I'm looking for a full text indexing package that is being maintained (i.e. not an end of life dead package) that can would ideally have support for:
- substring matches
- incremental updates
- line level results
Also ideal would be support for
- boolean matches
- adjacency searches "stringX found near stringY"
A little more detail about the situation - I currently have a 'grep on steroids' that searches through system log files stored in a central location, split by host and day, updated continuously.
- approximately 40-80 GB of mixed compressed and raw files
- raw uncompressed data size - 350 - 500 GB
- 20,000+ files
A solution like Splunk would be ideal, but pricing for our data change rate (2-4GB/day) - even with educational organization pricing - is outrageously high.
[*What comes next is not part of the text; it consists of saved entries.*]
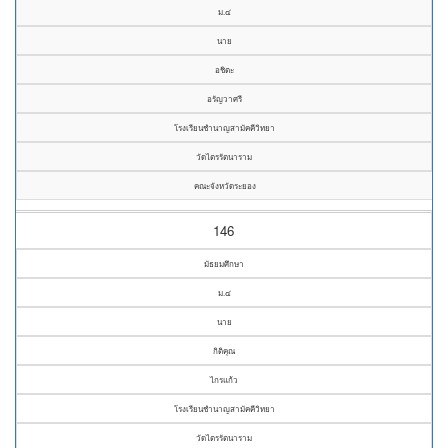
ม.๔
นาย
อชิตะ
อรัญวาศรี
โรงเรียนชำนาญสามัคคีวิทยา
วัดไตรรัตนาราม
คณะจังหวัดระยอง
146
มัธยมศึกษา
ม.๔
นาย
กิติคุณ
ไกรแก้ว
โรงเรียนชำนาญสามัคคีวิทยา
วัดไตรรัตนาราม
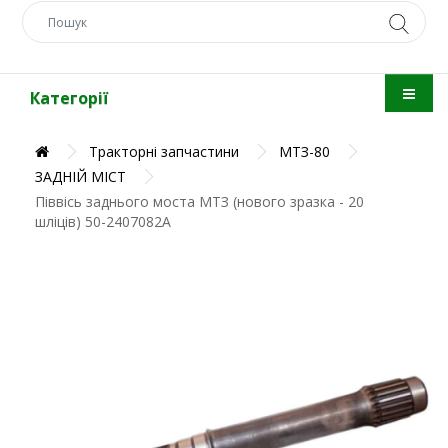
Категорії
Тракторні запчастини
МТЗ-80
ЗАДНІЙ МІСТ
Піввісь заднього моста МТЗ (нового зразка - 20
шліців) 50-2407082А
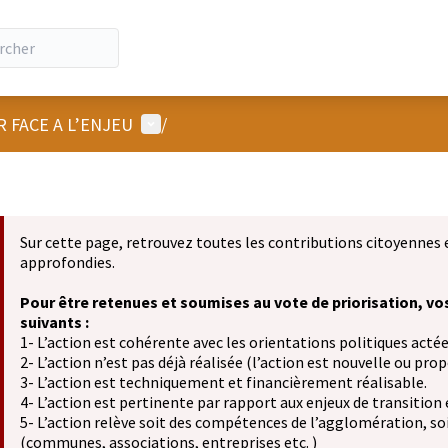
Menu utilisateur
R FACE A L’ENJEU
/
Sur cette page, retrouvez toutes les contributions citoyennes 
approfondies.
Pour être retenues et soumises au vote de priorisation, vo
suivants :
1- L’action est cohérente avec les orientations politiques actée
2- L’action n’est pas déjà réalisée (l’action est nouvelle ou propo
3- L’action est techniquement et financièrement réalisable.
4- L’action est pertinente par rapport aux enjeux de transition
5- L’action relève soit des compétences de l’agglomération, soit
(communes, associations, entreprises etc. )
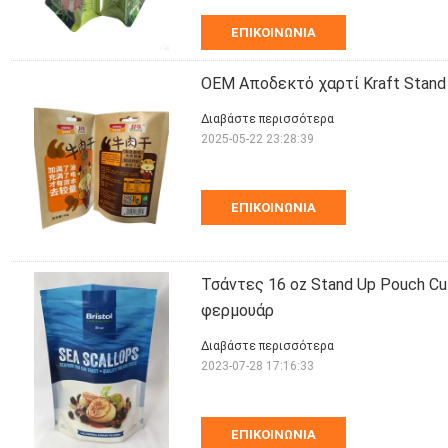
ΕΠΙΚΟΙΝΩΝΊΑ
OEM Αποδεκτό χαρτί Kraft Stand
Διαβάστε περισσότερα
2025-05-22 23:28:39
ΕΠΙΚΟΙΝΩΝΊΑ
Τσάντες 16 oz Stand Up Pouch C
φερμουάρ
Διαβάστε περισσότερα
2023-07-28 17:16:33
ΕΠΙΚΟΙΝΩΝΊΑ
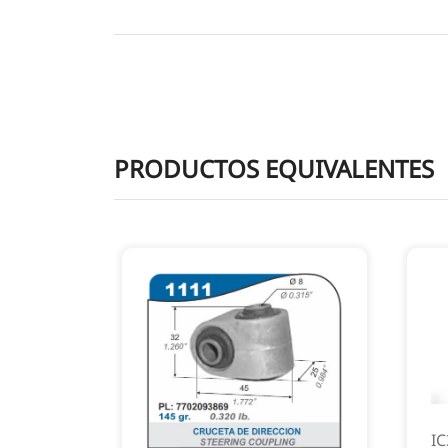
PRODUCTOS EQUIVALENTES
IC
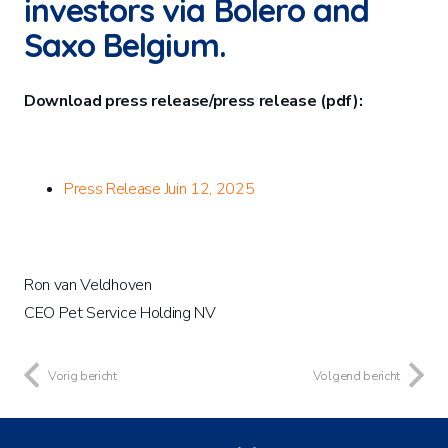
investors via Bolero and
Saxo Belgium.
Download press release/press release (pdf):
Press Release Juin 12, 2025
Ron van Veldhoven
CEO Pet Service Holding NV
Vorig bericht
Volgend bericht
I have used freeWAIS-sf in the past, and am currently using namazu for limited indexing of a small document set elsewhere.
I don't require spidering support, I can feed it a list of files to index and they will all be on local disk.
Problem is - freeWAIS-sf appears to essentially be abandoned, and namazu doesn't have any line-level results - only by-file.
Any suggestions for products to use? One option I did consider was to use something like namazu, but to split the files before indexing into chunks and post-process search results to reassemble, but that seems very hackish.
EDIT
I'm open to building multiple indexes as well as a way of doing incremental updates - even though I'd have to aggregate the multiple search results.
I can also live with a delay on indexing for 'Todays' results, indexing doesn't have to be real-time.
EDIT
Solr appears to be quite useful as a tool, however, it looks to have the same issue as using namazu or the others - if I want file level positions of the results - I basically have to do it myself externally - or pre-split the file into chunks as I generate the XML to load into the index server. While this does provide a very structured way of doing it, if I have to do all that myself, it's going back to the starting point.